Lula elected Brazil’s president for third term

Published November 1, 2022
SUPPORTERS of Brazil’s president-elect Luiz Inacio Lula da Silva celebrate his victory in Brasilia on Sunday.—AFP
SUPPORTERS of Brazil’s president-elect Luiz Inacio Lula da Silva celebrate his victory in Brasilia on Sunday.—AFP

SAO PAULO: Brazilian president-elect Luiz Inacio Lula da Silva called for “peace and unity” after narrowly winning a divisive runoff election, capping a remarkable political comeback by defeating far-right incumbent Jair Bolsonaro who has yet to accept defeat.

“This country needs peace and unity,” Lula said to loud cheers in a victory speech in Sao Paulo. “The challenge is immense,” he said of the job ahead, citing a hunger crisis, the economy, bitter political division and deforestation in the Amazon.

He later addressed a tightly packed crowd of hundreds of thousands of supporters clad in Workers’ Party red, vowing: “Democracy is back.”

Lula in his speech touched on gender and racial equality and the urgent need to deal with a hunger crisis affecting 33.1 million Brazilians. “Today we tell the world that Brazil is back,” he said, adding that the country is “ready to reclaim its place in the fight against the climate crisis, especially the Amazon.” He vowed to “fight for zero deforestation.”
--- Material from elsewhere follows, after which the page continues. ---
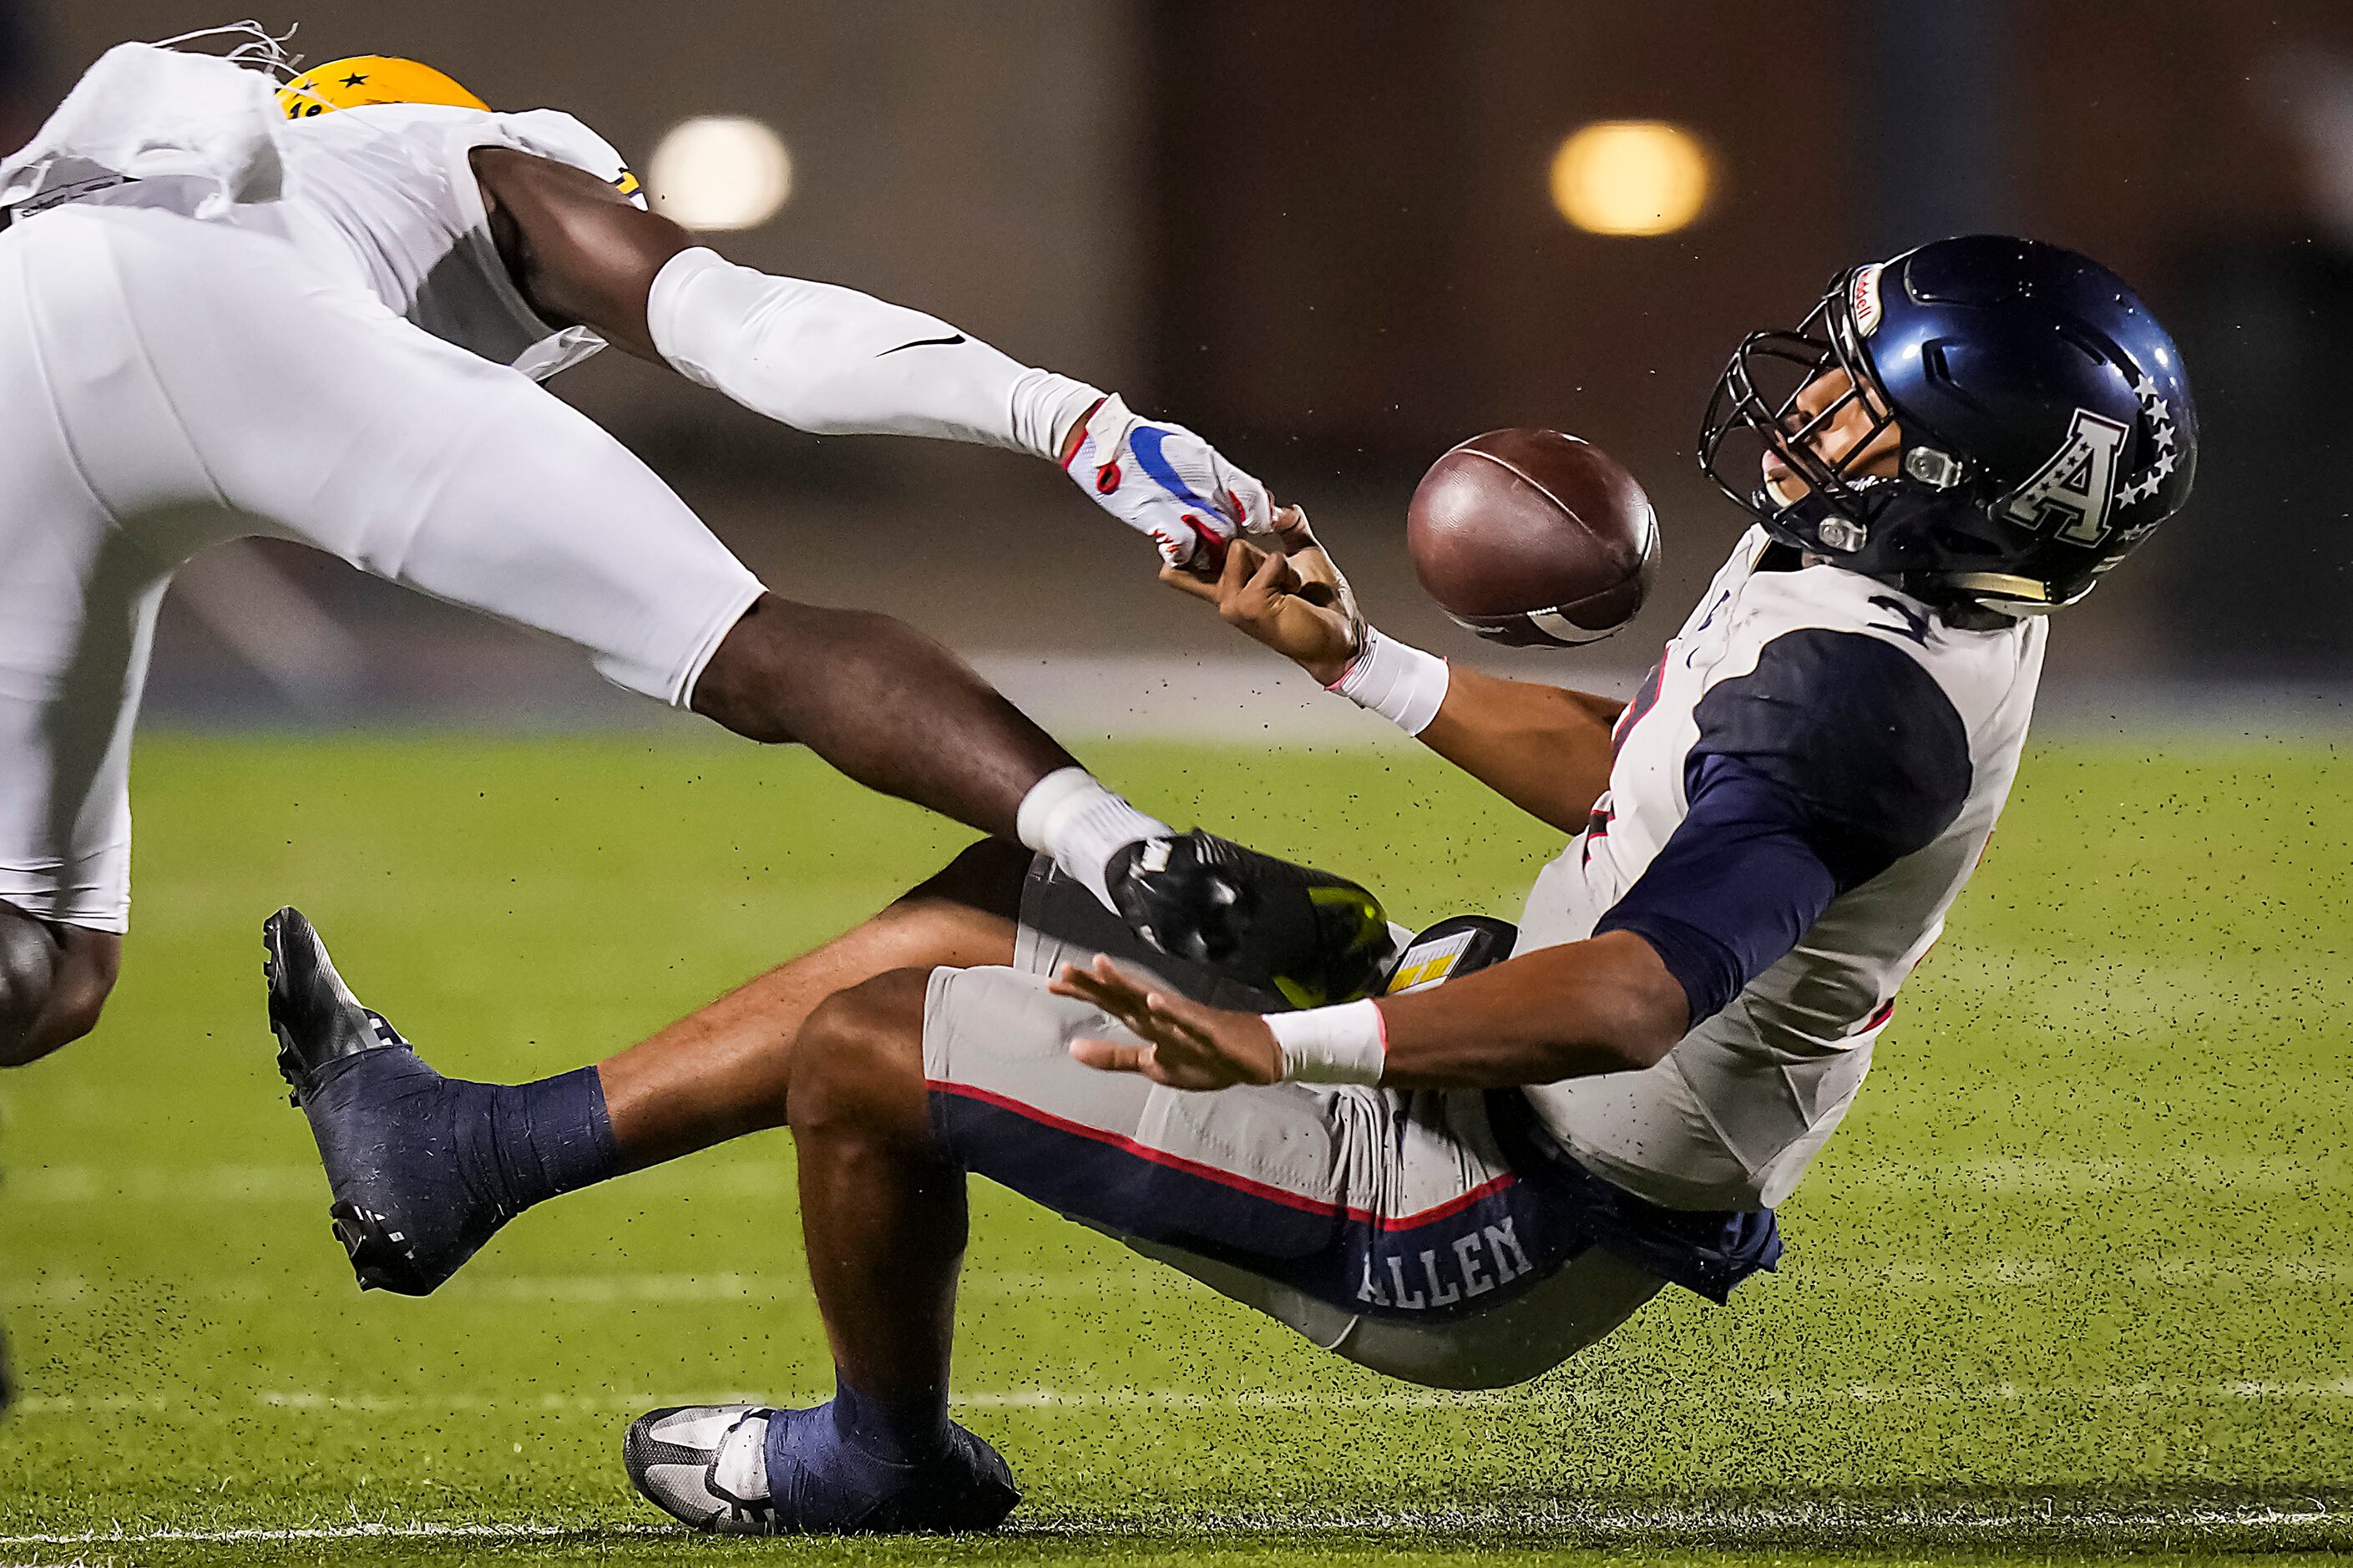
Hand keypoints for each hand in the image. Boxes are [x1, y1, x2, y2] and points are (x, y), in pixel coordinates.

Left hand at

Bolsonaro silent after bitter vote; world leaders congratulate president-elect

His victory marks a stunning turnaround for the charismatic, but tarnished leftist heavyweight, who left office in 2010 as the most popular president in Brazilian history, fell into disgrace when he was imprisoned for 18 months on since-quashed corruption charges, and now returns for an unprecedented third term at age 77.

All eyes will now be on how Bolsonaro and his supporters react to the result after months of alleging without evidence that Brazil’s electronic voting system is plagued by fraud and that the courts, media and other institutions had conspired against his far-right movement.

No word from Bolsonaro

Bolsonaro, 67, was silent in the hours after the result was declared. “Anywhere in the world, the losing president would already have called to admit defeat. He hasn’t called yet, I don’t know if he will call and concede,” Lula told the massive crowd.
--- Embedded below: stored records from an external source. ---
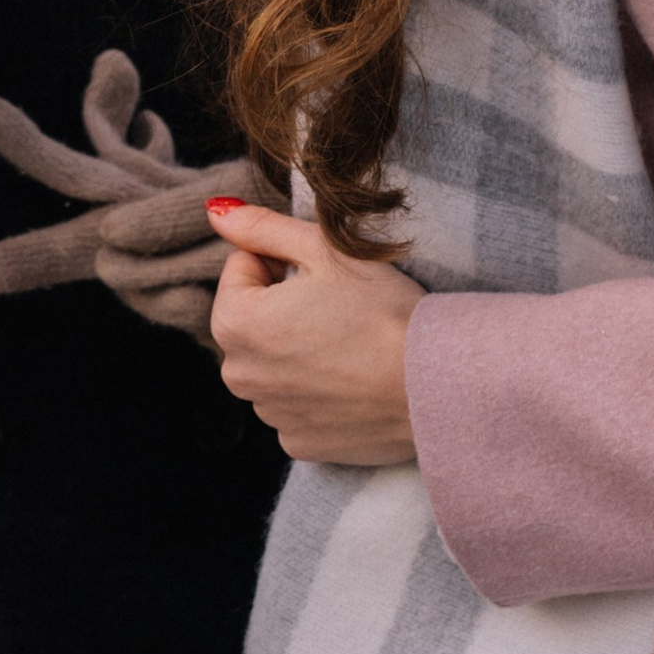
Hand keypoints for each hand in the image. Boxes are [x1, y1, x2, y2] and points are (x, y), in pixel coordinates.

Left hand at [206, 200, 423, 466]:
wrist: (436, 385)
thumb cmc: (383, 311)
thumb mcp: (325, 250)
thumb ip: (262, 227)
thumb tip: (217, 211)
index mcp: (234, 322)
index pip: (242, 268)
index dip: (283, 261)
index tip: (323, 277)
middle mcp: (239, 375)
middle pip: (252, 319)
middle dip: (283, 307)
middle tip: (339, 309)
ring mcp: (269, 414)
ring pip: (273, 363)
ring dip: (298, 350)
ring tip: (350, 346)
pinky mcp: (300, 442)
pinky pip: (296, 404)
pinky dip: (318, 391)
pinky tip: (353, 381)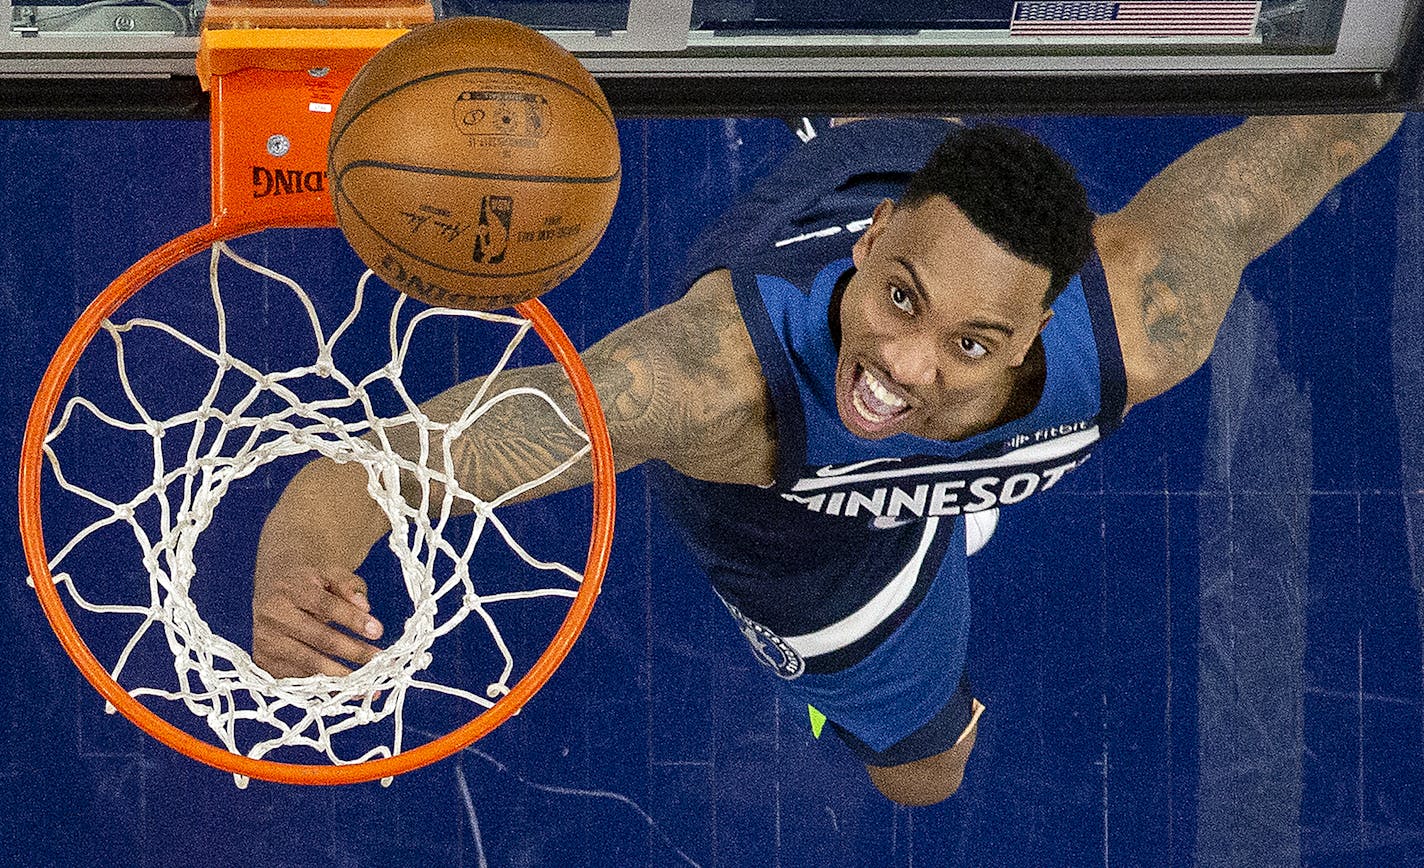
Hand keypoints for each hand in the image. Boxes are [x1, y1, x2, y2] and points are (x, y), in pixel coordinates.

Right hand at [252, 550, 384, 678]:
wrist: (272, 592)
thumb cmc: (308, 584)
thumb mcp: (329, 574)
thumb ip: (349, 585)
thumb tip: (364, 608)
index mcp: (291, 589)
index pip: (326, 605)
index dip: (352, 619)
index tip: (378, 631)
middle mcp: (273, 615)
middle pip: (319, 638)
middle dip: (353, 651)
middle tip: (380, 661)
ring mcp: (266, 641)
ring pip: (308, 663)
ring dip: (341, 677)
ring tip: (368, 685)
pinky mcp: (264, 662)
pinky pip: (297, 679)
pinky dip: (323, 688)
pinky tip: (346, 692)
Some Bolsonaro supporters, gathered in the capital Brasilia, refused to accept the results.

Electoral officials declared the election for Lula, who had 50.9pc of the vote to 49.1 percent for Bolsonaro with over 99.9pc of polling stations reporting, in the closest race since Brazil returned to democracy after its 1964-1985 dictatorship.

Bolsonaro, the vitriolic hardline conservative, dubbed the “Tropical Trump”, becomes the first incumbent president not to win re-election in the post-dictatorship era. With no word from Bolsonaro, some of his key allies including speaker of the lower house of Congress, Arthur Lira, appeared in public to accept the results.

World leaders

Congratulations for Lula poured in from China’s Xi Jinping, US President Joe Biden, Russian President Vladimir Putin, France’s Emmanuel Macron, India’s Narendra Modi, Britain’s Rishi Sunak and Spain’s Pedro Sanchez, as well as leaders from across Latin America.

Leftist Lula, previously a two-term president, led Brazil into the first BRICS grouping in 2009, initially made up of Brazil, Russia, India, and China, before South Africa joined in 2010. The European Union’s chief diplomat, Josep Borrell, joined the international well-wishers, as did German Foreign Minister Annalena Baerbock.

Lula supporters around the country erupted into celebration Sunday evening.

“We’ve had four years of a genocidal, hateful government,” said Maria Clara, a 26-year-old student, at a victory party in downtown Rio. “Today democracy won, and the possibility of dreaming of a better country again.”